There are also properties that are not considered a part of the district, or what is known as "non-contributing properties". Before the 1980s most U.S. historic district listings did not keep track of non-contributing properties but today, the Illinois Historic Preservation Agency's HAARGIS Database does. The 1910 Masonic Temple building, a non-contributing property, is located on Columbus Street, between the two contributing churches.

==Historic significance==
Washington Square is of special historic significance because it hosted the first of the famous Lincoln-Douglas Debates.
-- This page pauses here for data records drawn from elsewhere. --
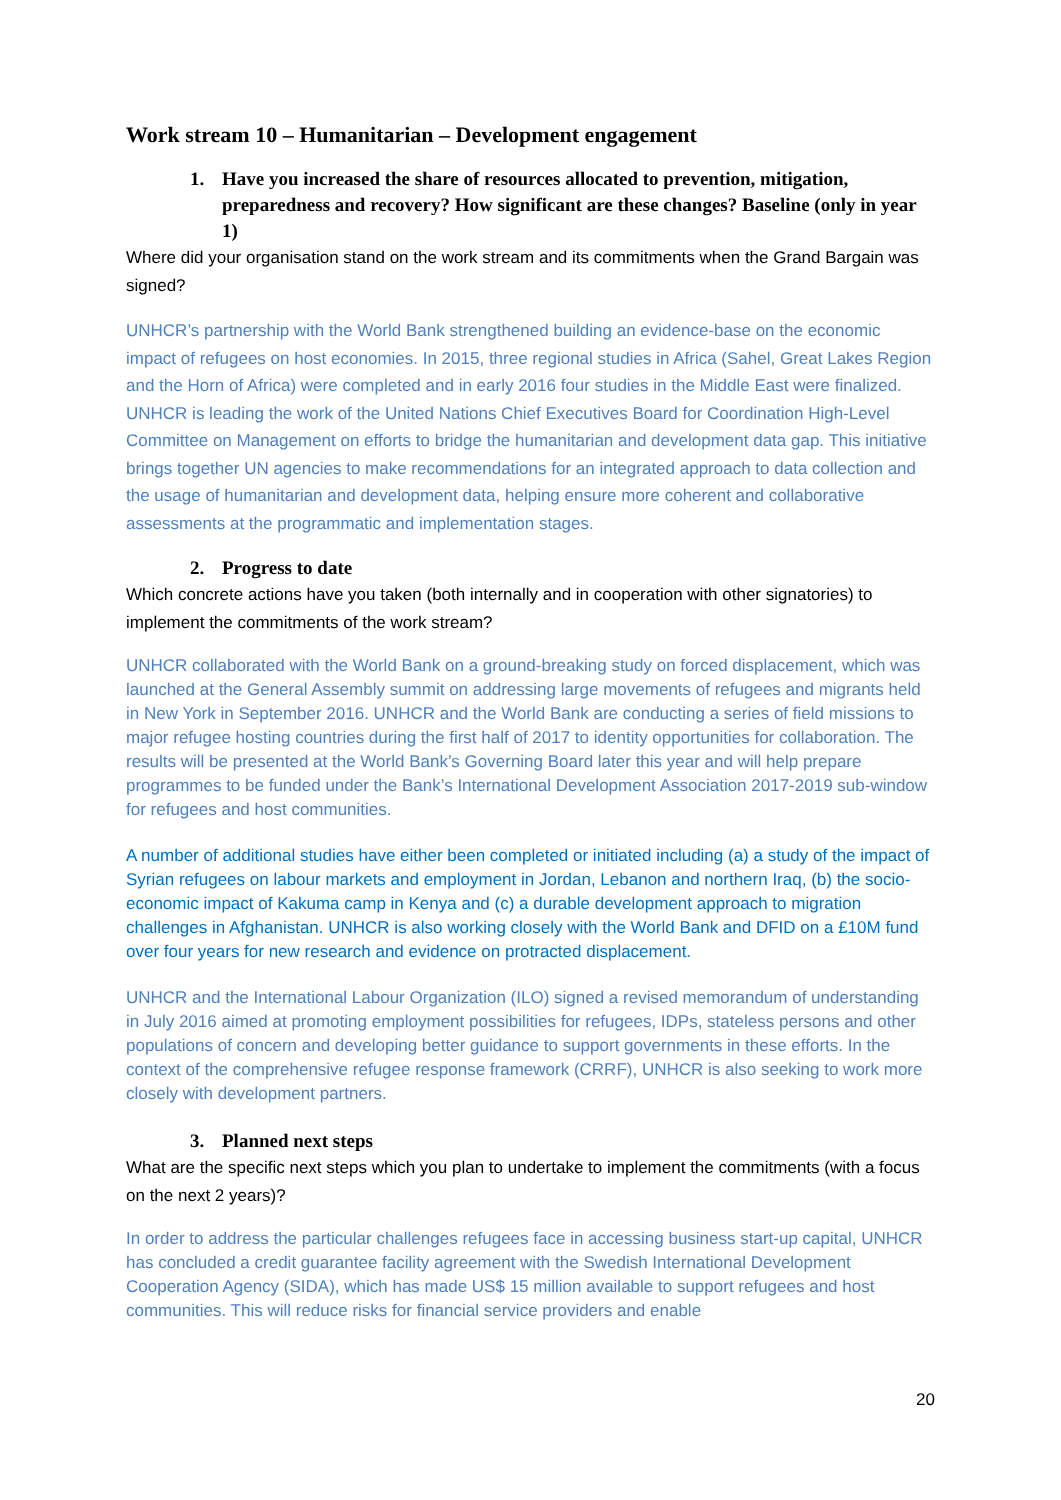Work stream 10 – Humanitarian – Development engagement
1. Have you increased the share of resources allocated to prevention, mitigation, preparedness and recovery? How significant are these changes? Baseline (only in year 1)
Where did your organisation stand on the work stream and its commitments when the Grand Bargain was signed?
UNHCR’s partnership with the World Bank strengthened building an evidence-base on the economic impact of refugees on host economies. In 2015, three regional studies in Africa (Sahel, Great Lakes Region and the Horn of Africa) were completed and in early 2016 four studies in the Middle East were finalized. UNHCR is leading the work of the United Nations Chief Executives Board for Coordination High-Level Committee on Management on efforts to bridge the humanitarian and development data gap. This initiative brings together UN agencies to make recommendations for an integrated approach to data collection and the usage of humanitarian and development data, helping ensure more coherent and collaborative assessments at the programmatic and implementation stages.
2. Progress to date
Which concrete actions have you taken (both internally and in cooperation with other signatories) to implement the commitments of the work stream?
UNHCR collaborated with the World Bank on a ground-breaking study on forced displacement, which was launched at the General Assembly summit on addressing large movements of refugees and migrants held in New York in September 2016. UNHCR and the World Bank are conducting a series of field missions to major refugee hosting countries during the first half of 2017 to identity opportunities for collaboration. The results will be presented at the World Bank’s Governing Board later this year and will help prepare programmes to be funded under the Bank’s International Development Association 2017-2019 sub-window for refugees and host communities.
A number of additional studies have either been completed or initiated including (a) a study of the impact of Syrian refugees on labour markets and employment in Jordan, Lebanon and northern Iraq, (b) the socio-economic impact of Kakuma camp in Kenya and (c) a durable development approach to migration challenges in Afghanistan. UNHCR is also working closely with the World Bank and DFID on a £10M fund over four years for new research and evidence on protracted displacement.
UNHCR and the International Labour Organization (ILO) signed a revised memorandum of understanding in July 2016 aimed at promoting employment possibilities for refugees, IDPs, stateless persons and other populations of concern and developing better guidance to support governments in these efforts. In the context of the comprehensive refugee response framework (CRRF), UNHCR is also seeking to work more closely with development partners.
3. Planned next steps
What are the specific next steps which you plan to undertake to implement the commitments (with a focus on the next 2 years)?
In order to address the particular challenges refugees face in accessing business start-up capital, UNHCR has concluded a credit guarantee facility agreement with the Swedish International Development Cooperation Agency (SIDA), which has made US$ 15 million available to support refugees and host communities. This will reduce risks for financial service providers and enable
20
The debates lasted three hours under the hot August sun and focused on the issues of popular sovereignty and slavery which set the tone for the other debates to come in 1858. Because of its historic significance as the location of the first Lincoln-Douglas debate, the integrity of its contributing properties, and significance to local life, the Washington Park Historic District was added to the U.S. National Register of Historic Places on April 11, 1973.